ESCÁNDALO CON ASESORES
Revelan que el senador libertario que usa sus asesores para hacer campaña, en realidad tenía a 20 personas contratadas
La polémica se desató esta semana cuando el senador libertario Bartolomé Abdala admitió que 13 de sus 15 asesores se encuentran en San Luis, abocados a su campaña para la gobernación.
Sin embargo, un relevamiento de un medio nacional de la base de datos del Senado, permite observar que el legislador tiene 20 empleados: 6 con carácter de permanente y 14 transitorios. Los 6 senadores libertarios, pertenecientes al bloque de más reciente creación, tienen un total de 88 empleados.
El tema vuelve a poner sobre el tapete la cantidad de empleados que dispone cada legislador y las tareas que cumplen. El personal del Senado de la Nación suma 4.386 trabajadores, incluyendo a quienes tienen cargos permanentes y transitorios. De ese total, los 72 senadores tienen 1.309 empleados trabajando para sus despachos (un promedio de 18 por legislador), con un pago en sueldo por mes de $1.245 millones. En el año, representa un costo de $16.193 millones, incluyendo los aguinaldos. A este valor hay que sumar 370 contratados, que al cabo de un año, con datos de marzo, insumían un costo laboral de $1.320 millones.

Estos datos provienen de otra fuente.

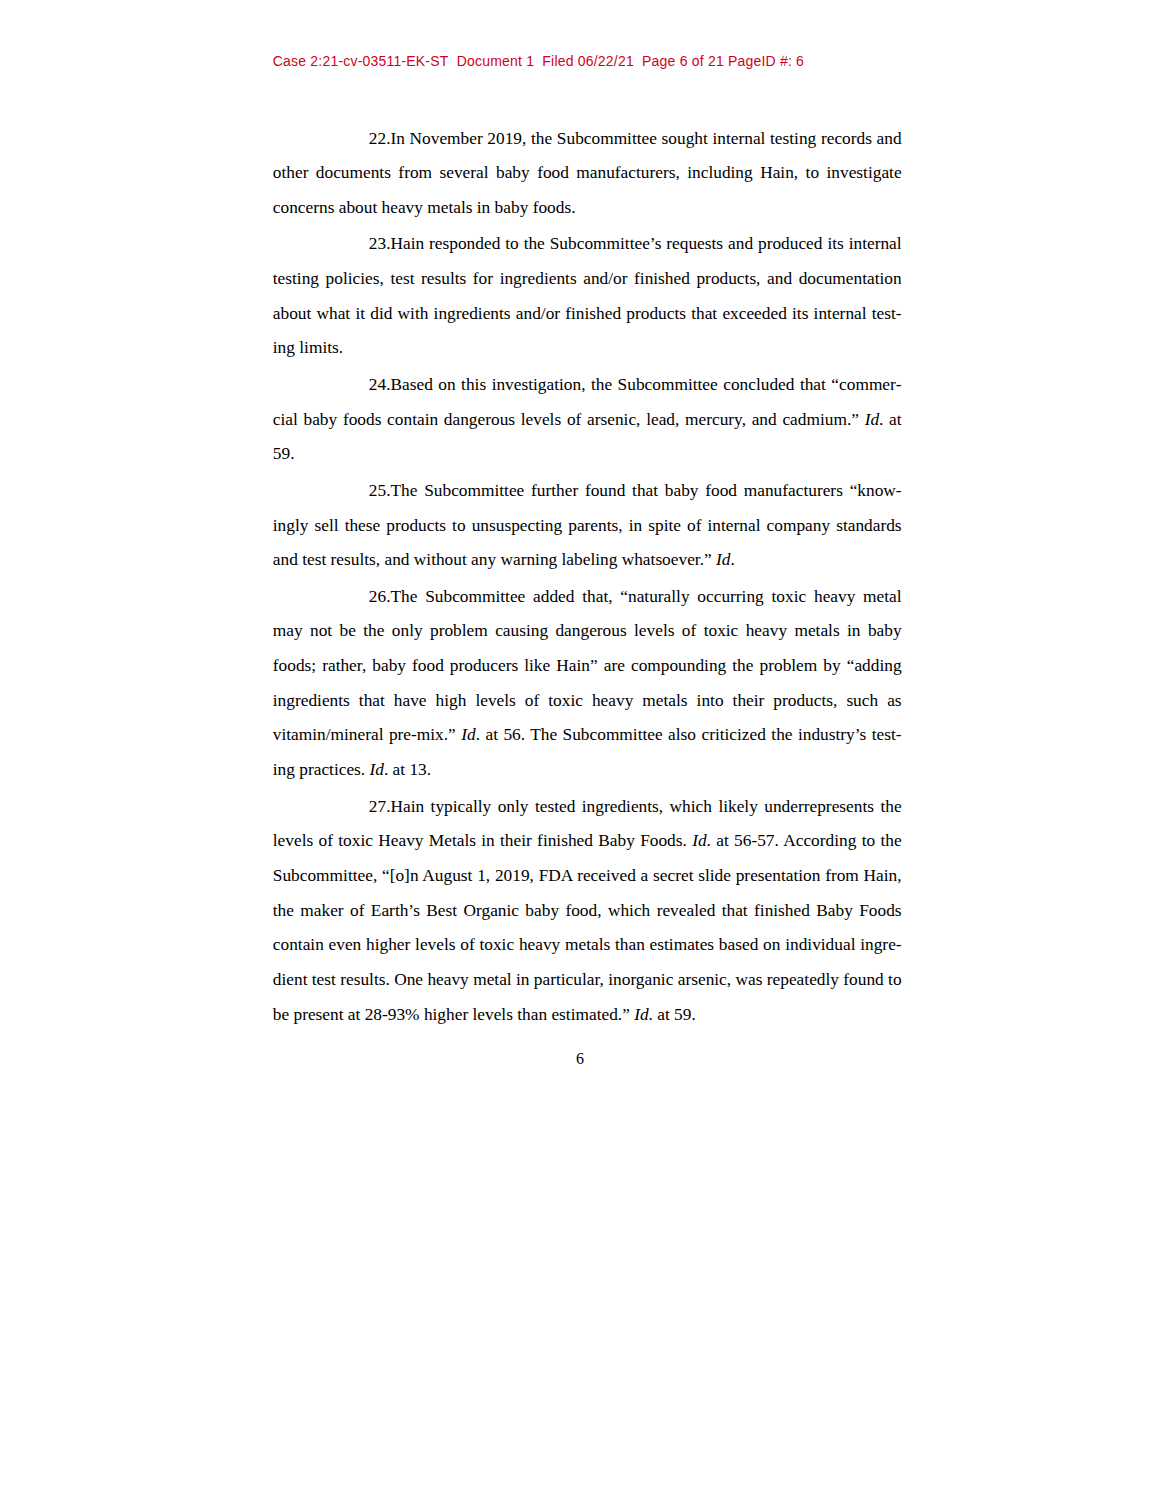Case 2:21-cv-03511-EK-ST Document 1 Filed 06/22/21 Page 6 of 21 PageID #: 6
22. In November 2019, the Subcommittee sought internal testing records and other documents from several baby food manufacturers, including Hain, to investigate concerns about heavy metals in baby foods.
23. Hain responded to the Subcommittee’s requests and produced its internal testing policies, test results for ingredients and/or finished products, and documentation about what it did with ingredients and/or finished products that exceeded its internal testing limits.
24. Based on this investigation, the Subcommittee concluded that “commercial baby foods contain dangerous levels of arsenic, lead, mercury, and cadmium.” Id. at 59.
25. The Subcommittee further found that baby food manufacturers “knowingly sell these products to unsuspecting parents, in spite of internal company standards and test results, and without any warning labeling whatsoever.” Id.
26. The Subcommittee added that, “naturally occurring toxic heavy metal may not be the only problem causing dangerous levels of toxic heavy metals in baby foods; rather, baby food producers like Hain” are compounding the problem by “adding ingredients that have high levels of toxic heavy metals into their products, such as vitamin/mineral pre-mix.” Id. at 56. The Subcommittee also criticized the industry’s testing practices. Id. at 13.
27. Hain typically only tested ingredients, which likely underrepresents the levels of toxic Heavy Metals in their finished Baby Foods. Id. at 56-57. According to the Subcommittee, “[o]n August 1, 2019, FDA received a secret slide presentation from Hain, the maker of Earth’s Best Organic baby food, which revealed that finished Baby Foods contain even higher levels of toxic heavy metals than estimates based on individual ingredient test results. One heavy metal in particular, inorganic arsenic, was repeatedly found to be present at 28-93% higher levels than estimated.” Id. at 59.
6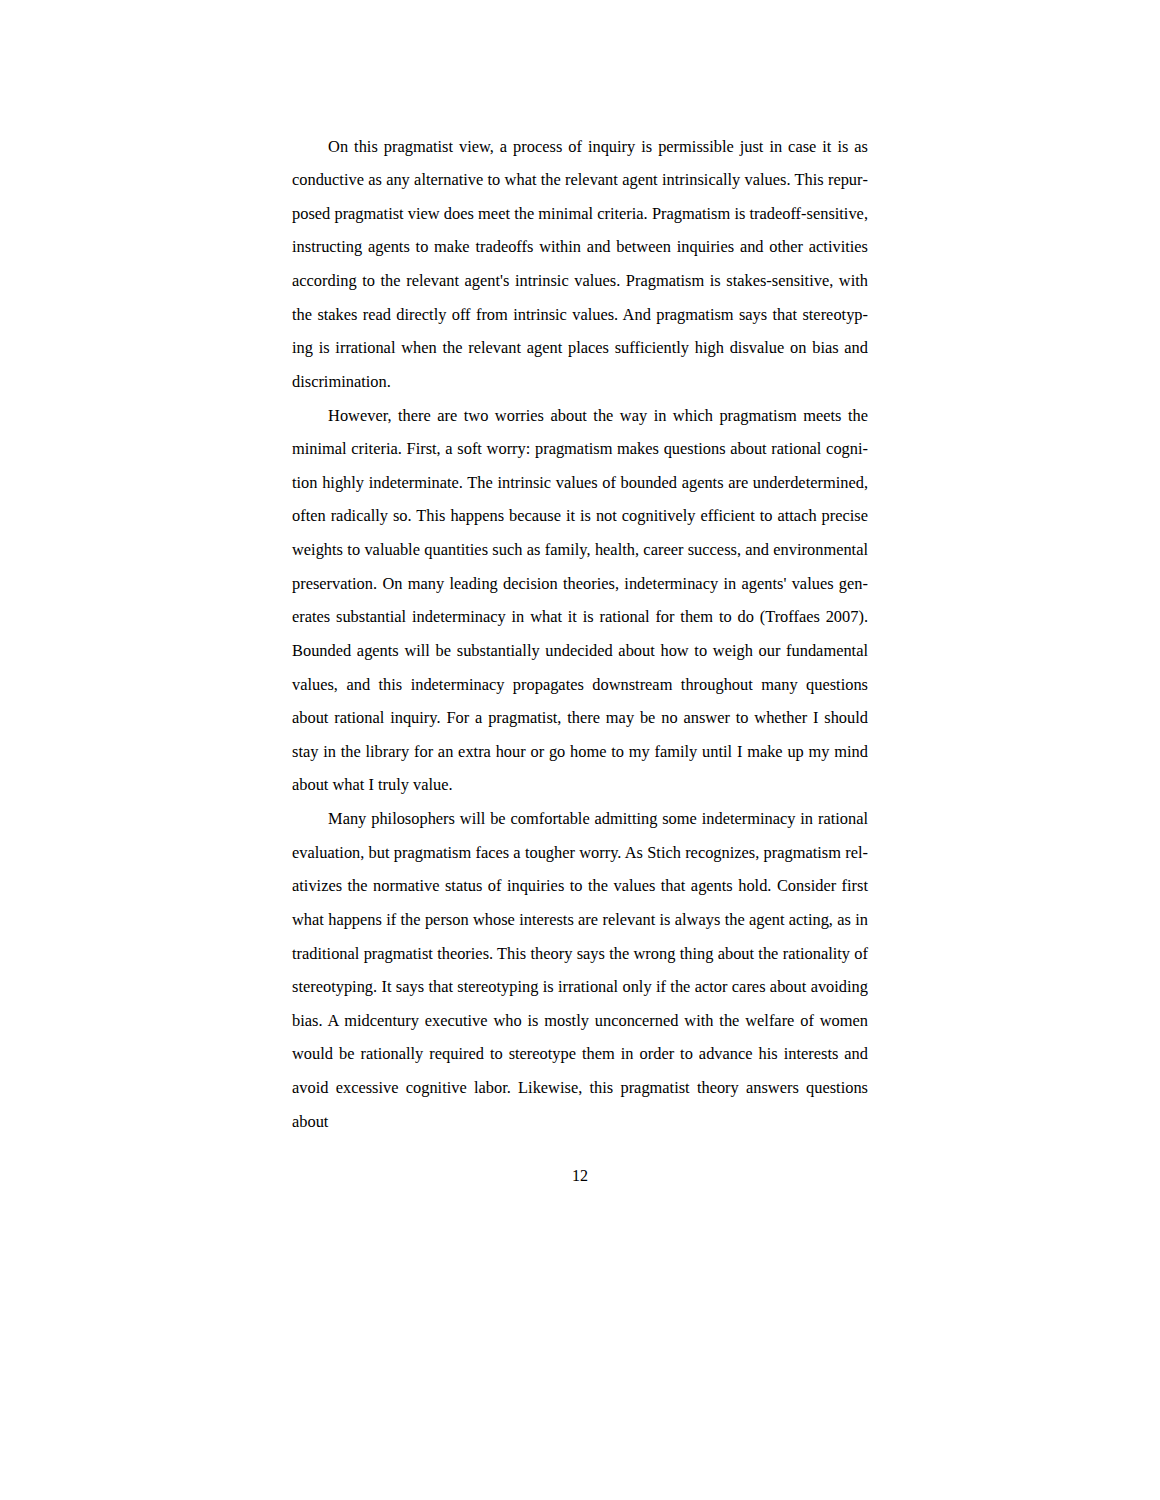On this pragmatist view, a process of inquiry is permissible just in case it is as conductive as any alternative to what the relevant agent intrinsically values. This repurposed pragmatist view does meet the minimal criteria. Pragmatism is tradeoff-sensitive, instructing agents to make tradeoffs within and between inquiries and other activities according to the relevant agent's intrinsic values. Pragmatism is stakes-sensitive, with the stakes read directly off from intrinsic values. And pragmatism says that stereotyping is irrational when the relevant agent places sufficiently high disvalue on bias and discrimination.
However, there are two worries about the way in which pragmatism meets the minimal criteria. First, a soft worry: pragmatism makes questions about rational cognition highly indeterminate. The intrinsic values of bounded agents are underdetermined, often radically so. This happens because it is not cognitively efficient to attach precise weights to valuable quantities such as family, health, career success, and environmental preservation. On many leading decision theories, indeterminacy in agents' values generates substantial indeterminacy in what it is rational for them to do (Troffaes 2007). Bounded agents will be substantially undecided about how to weigh our fundamental values, and this indeterminacy propagates downstream throughout many questions about rational inquiry. For a pragmatist, there may be no answer to whether I should stay in the library for an extra hour or go home to my family until I make up my mind about what I truly value.
Many philosophers will be comfortable admitting some indeterminacy in rational evaluation, but pragmatism faces a tougher worry. As Stich recognizes, pragmatism relativizes the normative status of inquiries to the values that agents hold. Consider first what happens if the person whose interests are relevant is always the agent acting, as in traditional pragmatist theories. This theory says the wrong thing about the rationality of stereotyping. It says that stereotyping is irrational only if the actor cares about avoiding bias. A midcentury executive who is mostly unconcerned with the welfare of women would be rationally required to stereotype them in order to advance his interests and avoid excessive cognitive labor. Likewise, this pragmatist theory answers questions about
12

El resto de los trabajadores cumple funciones en los bloques y distintas dependencias como la presidencia y la presidencia provisional, las vicepresidencias, las secretarías y prosecretarias administrativas y parlamentarias, las comisiones permanentes y las bicamerales.
Según un análisis realizado por la unidad de datos del medio Infobae, hay 6 senadores que tienen más de 30 empleados para asistirlos en su tarea legislativa en el Congreso y, como quedó expuesto ahora, también realizar tarea política en sus provincias. Este número no incluye los contratados, ya que la página oficial del Senado no informa el destino de quienes están bajo un contrato de locación de servicios. De ese conteo, la senadora Carolina Moises (Jujuy), de Unidad Ciudadana, es la que tiene mayor cantidad: 40 en total: 14 permanentes y 26 transitorios.
La información surge de analizar los listados del área de Transparencia de la Cámara Alta, que publica regularmente la composición de su planta de trabajadores, con datos de legajo, nombre y destino. Los datos oficiales incluyen desde los empleados que trabajan para cada uno de los senadores y para los distintos bloques políticos, hasta el personal de las comisiones, las distintas direcciones, secretarías y áreas administrativas.
El tema del personal del Senado siempre fue objeto de observaciones. La evolución a través de los años muestra que en 2019 sumaban 5.565, antes de que Cristina Kirchner asumiera la presidencia de la Cámara Alta. Tres años más tarde, en 2022, fueron 5.175 y el año pasado 4.994, es decir 312 más que ahora. En 2015, último año de la gestión de Amado Boudou, el número de empleados había alcanzado el récord de 6.081
Al analizar la variación por tipo de planta, se observa que el año pasado, había 2.769 empleados permanentes, cuando en ahora sumaban 2.694, apenas 75 menos. Esa condición les asegura a los trabajadores continuar en sus puestos, más allá de las renovaciones legislativas. Como mucho, les puede tocar cambiar el lugar de trabajo dentro del Palacio, ya que es usual que pasen de un despacho a otro del mismo signo político o la misma provincia. Es lo que se conoce en la jerga política como “capas geológicas” que dejan los senadores cuando se van, y negocian dejar a algunos de los que habían nombrado en otro destino en planta transitoria, o con un pase a planta permanente, que les garantiza estabilidad laboral, más allá de las funciones que pasen a cumplir.